(Data listing Opens)
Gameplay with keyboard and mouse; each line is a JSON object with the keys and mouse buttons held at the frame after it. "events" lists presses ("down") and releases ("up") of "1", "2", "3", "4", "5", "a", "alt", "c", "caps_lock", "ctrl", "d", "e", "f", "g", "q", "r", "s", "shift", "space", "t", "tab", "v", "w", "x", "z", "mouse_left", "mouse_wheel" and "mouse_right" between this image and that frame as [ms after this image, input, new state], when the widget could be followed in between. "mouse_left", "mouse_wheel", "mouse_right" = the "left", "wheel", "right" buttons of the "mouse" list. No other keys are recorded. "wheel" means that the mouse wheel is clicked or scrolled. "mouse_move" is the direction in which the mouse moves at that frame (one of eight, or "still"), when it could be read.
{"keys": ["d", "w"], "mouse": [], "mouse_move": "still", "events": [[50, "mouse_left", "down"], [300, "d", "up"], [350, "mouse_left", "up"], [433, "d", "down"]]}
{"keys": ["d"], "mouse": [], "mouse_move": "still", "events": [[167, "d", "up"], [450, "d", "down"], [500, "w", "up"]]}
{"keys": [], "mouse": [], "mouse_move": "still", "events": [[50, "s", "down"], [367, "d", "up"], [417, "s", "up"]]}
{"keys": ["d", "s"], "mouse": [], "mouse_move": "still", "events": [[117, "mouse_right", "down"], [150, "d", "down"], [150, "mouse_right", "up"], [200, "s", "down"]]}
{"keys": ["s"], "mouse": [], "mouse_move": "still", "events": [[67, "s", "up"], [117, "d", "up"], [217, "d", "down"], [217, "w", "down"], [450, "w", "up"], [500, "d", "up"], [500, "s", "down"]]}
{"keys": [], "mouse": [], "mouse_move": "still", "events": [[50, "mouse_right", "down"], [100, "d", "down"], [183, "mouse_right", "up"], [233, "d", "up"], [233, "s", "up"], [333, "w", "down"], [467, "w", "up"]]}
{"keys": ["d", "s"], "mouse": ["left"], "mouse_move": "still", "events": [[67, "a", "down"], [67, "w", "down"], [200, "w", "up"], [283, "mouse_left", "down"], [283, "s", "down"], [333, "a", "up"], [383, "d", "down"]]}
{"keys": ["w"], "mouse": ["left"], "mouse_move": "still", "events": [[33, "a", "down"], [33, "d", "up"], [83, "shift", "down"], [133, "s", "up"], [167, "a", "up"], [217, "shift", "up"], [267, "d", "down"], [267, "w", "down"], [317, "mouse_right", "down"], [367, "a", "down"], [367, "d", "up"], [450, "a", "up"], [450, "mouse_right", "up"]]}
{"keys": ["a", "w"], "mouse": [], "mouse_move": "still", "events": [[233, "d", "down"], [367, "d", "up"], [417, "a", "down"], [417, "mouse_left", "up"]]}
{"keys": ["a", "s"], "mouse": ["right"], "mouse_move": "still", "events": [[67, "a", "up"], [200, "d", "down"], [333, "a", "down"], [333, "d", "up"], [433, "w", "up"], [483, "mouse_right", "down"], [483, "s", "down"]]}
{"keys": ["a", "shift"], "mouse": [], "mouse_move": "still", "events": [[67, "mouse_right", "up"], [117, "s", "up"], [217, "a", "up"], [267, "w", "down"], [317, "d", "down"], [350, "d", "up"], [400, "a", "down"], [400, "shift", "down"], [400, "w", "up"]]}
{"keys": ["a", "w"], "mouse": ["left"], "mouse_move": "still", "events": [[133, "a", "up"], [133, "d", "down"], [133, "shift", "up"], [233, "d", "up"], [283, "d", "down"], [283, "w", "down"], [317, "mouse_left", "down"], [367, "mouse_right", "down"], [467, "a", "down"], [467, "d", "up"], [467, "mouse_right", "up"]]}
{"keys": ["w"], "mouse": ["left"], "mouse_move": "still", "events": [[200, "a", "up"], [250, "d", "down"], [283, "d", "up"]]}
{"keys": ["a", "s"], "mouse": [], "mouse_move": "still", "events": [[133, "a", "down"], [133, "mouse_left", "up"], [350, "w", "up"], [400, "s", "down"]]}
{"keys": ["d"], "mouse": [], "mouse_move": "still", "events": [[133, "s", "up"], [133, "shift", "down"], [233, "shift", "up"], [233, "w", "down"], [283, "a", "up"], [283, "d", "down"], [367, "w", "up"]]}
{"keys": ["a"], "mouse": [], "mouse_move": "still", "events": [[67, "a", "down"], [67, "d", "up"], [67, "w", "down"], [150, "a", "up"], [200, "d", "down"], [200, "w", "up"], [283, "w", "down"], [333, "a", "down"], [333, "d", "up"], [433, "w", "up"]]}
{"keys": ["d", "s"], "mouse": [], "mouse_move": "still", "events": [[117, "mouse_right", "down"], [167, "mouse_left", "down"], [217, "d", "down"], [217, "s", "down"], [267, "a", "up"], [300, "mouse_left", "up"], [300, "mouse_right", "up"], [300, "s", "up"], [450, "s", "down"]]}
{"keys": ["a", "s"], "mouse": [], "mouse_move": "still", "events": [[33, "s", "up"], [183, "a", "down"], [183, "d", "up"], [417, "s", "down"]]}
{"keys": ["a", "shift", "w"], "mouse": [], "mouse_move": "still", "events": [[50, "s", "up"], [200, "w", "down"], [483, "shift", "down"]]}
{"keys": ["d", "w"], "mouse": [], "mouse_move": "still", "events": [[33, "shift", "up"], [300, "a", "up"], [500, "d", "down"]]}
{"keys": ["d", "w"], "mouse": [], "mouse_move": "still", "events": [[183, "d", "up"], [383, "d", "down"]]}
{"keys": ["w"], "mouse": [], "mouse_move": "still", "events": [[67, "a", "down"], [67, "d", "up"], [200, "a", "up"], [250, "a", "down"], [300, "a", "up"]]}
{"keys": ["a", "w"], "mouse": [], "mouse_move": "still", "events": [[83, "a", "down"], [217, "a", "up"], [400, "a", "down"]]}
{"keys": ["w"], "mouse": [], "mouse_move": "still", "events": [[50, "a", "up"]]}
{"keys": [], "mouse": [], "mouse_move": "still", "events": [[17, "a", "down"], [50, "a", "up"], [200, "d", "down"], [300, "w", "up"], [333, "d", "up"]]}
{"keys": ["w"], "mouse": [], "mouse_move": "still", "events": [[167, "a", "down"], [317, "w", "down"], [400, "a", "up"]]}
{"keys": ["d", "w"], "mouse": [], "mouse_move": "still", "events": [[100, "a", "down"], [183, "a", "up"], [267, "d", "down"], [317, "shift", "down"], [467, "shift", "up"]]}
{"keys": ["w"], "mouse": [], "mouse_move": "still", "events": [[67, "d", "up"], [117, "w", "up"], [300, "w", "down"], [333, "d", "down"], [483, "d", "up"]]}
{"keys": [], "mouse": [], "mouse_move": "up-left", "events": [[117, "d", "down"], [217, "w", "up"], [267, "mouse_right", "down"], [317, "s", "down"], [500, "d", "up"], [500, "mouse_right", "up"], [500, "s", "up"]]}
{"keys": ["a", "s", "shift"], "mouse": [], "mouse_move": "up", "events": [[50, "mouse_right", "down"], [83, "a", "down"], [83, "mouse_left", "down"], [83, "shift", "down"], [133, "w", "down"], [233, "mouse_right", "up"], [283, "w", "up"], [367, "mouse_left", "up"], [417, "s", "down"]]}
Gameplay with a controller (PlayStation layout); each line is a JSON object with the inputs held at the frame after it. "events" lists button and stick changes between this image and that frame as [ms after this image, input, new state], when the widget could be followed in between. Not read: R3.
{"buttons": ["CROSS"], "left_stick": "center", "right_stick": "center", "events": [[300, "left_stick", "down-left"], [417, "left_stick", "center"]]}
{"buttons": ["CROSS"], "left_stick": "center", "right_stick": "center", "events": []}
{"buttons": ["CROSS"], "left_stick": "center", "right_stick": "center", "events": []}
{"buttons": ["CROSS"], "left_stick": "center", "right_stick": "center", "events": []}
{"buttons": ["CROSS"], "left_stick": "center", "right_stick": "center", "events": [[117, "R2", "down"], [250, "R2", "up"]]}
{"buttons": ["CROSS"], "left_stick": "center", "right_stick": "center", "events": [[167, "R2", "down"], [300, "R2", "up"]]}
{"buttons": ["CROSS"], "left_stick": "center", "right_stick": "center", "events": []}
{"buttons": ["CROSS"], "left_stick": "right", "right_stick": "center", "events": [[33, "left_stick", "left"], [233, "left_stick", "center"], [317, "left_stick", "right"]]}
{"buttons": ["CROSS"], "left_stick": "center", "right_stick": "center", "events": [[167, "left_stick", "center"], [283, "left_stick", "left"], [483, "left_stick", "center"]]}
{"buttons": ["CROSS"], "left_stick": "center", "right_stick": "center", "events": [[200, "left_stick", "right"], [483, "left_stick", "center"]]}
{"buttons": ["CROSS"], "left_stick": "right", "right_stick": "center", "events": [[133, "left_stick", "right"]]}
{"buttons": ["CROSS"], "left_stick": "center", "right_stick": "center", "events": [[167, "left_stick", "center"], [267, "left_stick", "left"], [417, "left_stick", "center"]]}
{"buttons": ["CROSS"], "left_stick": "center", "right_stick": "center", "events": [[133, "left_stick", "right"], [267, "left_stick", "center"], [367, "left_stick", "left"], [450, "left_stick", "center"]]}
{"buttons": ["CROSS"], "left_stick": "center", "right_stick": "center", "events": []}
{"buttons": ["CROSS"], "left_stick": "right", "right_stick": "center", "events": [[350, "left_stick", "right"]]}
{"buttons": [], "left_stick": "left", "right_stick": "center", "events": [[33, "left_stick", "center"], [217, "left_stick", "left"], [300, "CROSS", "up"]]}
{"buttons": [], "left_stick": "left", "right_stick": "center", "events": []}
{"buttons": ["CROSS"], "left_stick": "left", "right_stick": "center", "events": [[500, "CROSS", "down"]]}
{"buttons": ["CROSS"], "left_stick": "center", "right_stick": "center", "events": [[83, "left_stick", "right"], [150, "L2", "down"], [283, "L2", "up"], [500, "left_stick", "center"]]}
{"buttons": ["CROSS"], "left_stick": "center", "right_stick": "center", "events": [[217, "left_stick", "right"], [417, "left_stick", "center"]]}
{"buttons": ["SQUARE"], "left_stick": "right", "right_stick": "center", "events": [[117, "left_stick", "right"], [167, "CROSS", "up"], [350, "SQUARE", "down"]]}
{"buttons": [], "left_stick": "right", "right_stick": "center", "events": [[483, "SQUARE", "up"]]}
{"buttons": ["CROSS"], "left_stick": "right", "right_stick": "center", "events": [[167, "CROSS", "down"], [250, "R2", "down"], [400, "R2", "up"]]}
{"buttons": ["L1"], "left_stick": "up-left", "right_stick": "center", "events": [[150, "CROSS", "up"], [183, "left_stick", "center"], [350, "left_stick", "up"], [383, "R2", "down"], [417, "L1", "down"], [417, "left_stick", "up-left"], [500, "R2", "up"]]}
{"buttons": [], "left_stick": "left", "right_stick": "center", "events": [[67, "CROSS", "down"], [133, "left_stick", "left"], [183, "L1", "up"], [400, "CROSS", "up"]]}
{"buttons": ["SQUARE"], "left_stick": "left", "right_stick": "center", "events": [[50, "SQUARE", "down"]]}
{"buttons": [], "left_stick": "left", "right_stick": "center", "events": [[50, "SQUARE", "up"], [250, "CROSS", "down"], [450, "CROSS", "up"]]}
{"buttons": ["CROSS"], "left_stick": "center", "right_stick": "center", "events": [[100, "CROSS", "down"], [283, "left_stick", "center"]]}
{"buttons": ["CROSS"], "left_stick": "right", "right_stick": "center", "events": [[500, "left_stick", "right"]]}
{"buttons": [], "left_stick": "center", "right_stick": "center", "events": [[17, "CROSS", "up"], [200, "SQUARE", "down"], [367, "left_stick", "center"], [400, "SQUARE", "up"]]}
(Data listing Closes)
→ **Your goal**
Return every line of the preceding records in which the word "SQUARE" appears.

→ **Result of this task**
{"buttons": ["SQUARE"], "left_stick": "right", "right_stick": "center", "events": [[117, "left_stick", "right"], [167, "CROSS", "up"], [350, "SQUARE", "down"]]}
{"buttons": [], "left_stick": "right", "right_stick": "center", "events": [[483, "SQUARE", "up"]]}
{"buttons": ["SQUARE"], "left_stick": "left", "right_stick": "center", "events": [[50, "SQUARE", "down"]]}
{"buttons": [], "left_stick": "left", "right_stick": "center", "events": [[50, "SQUARE", "up"], [250, "CROSS", "down"], [450, "CROSS", "up"]]}
{"buttons": [], "left_stick": "center", "right_stick": "center", "events": [[17, "CROSS", "up"], [200, "SQUARE", "down"], [367, "left_stick", "center"], [400, "SQUARE", "up"]]}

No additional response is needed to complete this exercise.